Problem to work on -
Give the data below again with every "Demand" replaced by "Supply" and nothing else changed. Leave the pictures out.
● ● ● ●
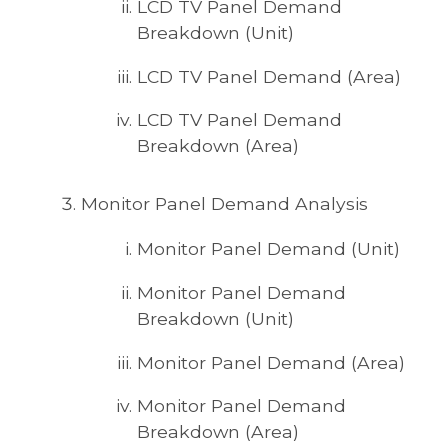
LCD TV Panel Demand
Breakdown (Unit)
LCD TV Panel Demand (Area)
LCD TV Panel Demand
Breakdown (Area)
Monitor Panel Demand Analysis
Monitor Panel Demand (Unit)
Monitor Panel Demand
Breakdown (Unit)
Monitor Panel Demand (Area)
Monitor Panel Demand
Breakdown (Area)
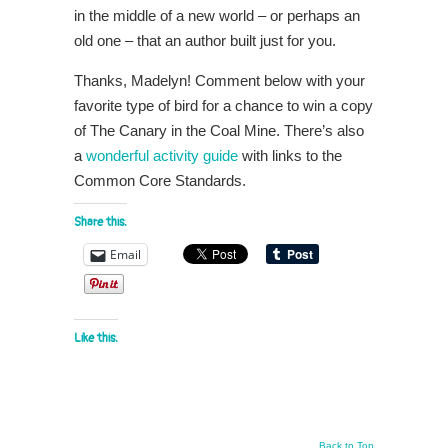
in the middle of a new world – or perhaps an
old one – that an author built just for you.
Thanks, Madelyn! Comment below with your
favorite type of bird for a chance to win a copy
of The Canary in the Coal Mine. There’s also
a
wonderful activity guide
with links to the
Common Core Standards.
Share this:
Email
Like this:
Back to Top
● ● ● ●
Reply to the exercise -
LCD TV Panel Supply
Breakdown (Unit)
LCD TV Panel Supply (Area)
LCD TV Panel Supply
Breakdown (Area)
Monitor Panel Supply Analysis
Monitor Panel Supply (Unit)
Monitor Panel Supply
Breakdown (Unit)
Monitor Panel Supply (Area)
Monitor Panel Supply
Breakdown (Area)
in the middle of a new world – or perhaps an
old one – that an author built just for you.
Thanks, Madelyn! Comment below with your
favorite type of bird for a chance to win a copy
of The Canary in the Coal Mine. There’s also
a
wonderful activity guide
with links to the
Common Core Standards.
Share this:
Email
Like this:
Back to Top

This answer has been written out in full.